_Exercise directions_: Quote all of the data below exactly, please.
-------- Raw data --------
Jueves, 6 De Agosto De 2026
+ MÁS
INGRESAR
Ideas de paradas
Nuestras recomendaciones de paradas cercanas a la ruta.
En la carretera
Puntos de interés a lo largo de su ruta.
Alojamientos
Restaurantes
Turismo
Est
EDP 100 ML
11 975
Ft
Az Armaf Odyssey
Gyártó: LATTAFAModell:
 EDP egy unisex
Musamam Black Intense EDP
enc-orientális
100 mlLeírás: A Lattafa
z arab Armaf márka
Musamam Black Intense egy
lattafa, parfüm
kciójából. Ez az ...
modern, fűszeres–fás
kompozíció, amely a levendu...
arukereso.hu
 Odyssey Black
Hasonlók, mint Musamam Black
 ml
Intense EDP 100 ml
--------
_Answer section_:
Jueves, 6 De Agosto De 2026
+ MÁS
INGRESAR
Ideas de paradas
Nuestras recomendaciones de paradas cercanas a la ruta.
En la carretera
Puntos de interés a lo largo de su ruta.
Alojamientos
Restaurantes
Turismo
Est
EDP 100 ML
11 975
Ft
Az Armaf Odyssey
Gyártó: LATTAFAModell:
 EDP egy unisex
Musamam Black Intense EDP
enc-orientális
100 mlLeírás: A Lattafa
z arab Armaf márka
Musamam Black Intense egy
lattafa, parfüm
kciójából. Ez az ...
modern, fűszeres–fás
kompozíció, amely a levendu...
arukereso.hu
 Odyssey Black
Hasonlók, mint Musamam Black
 ml
Intense EDP 100 ml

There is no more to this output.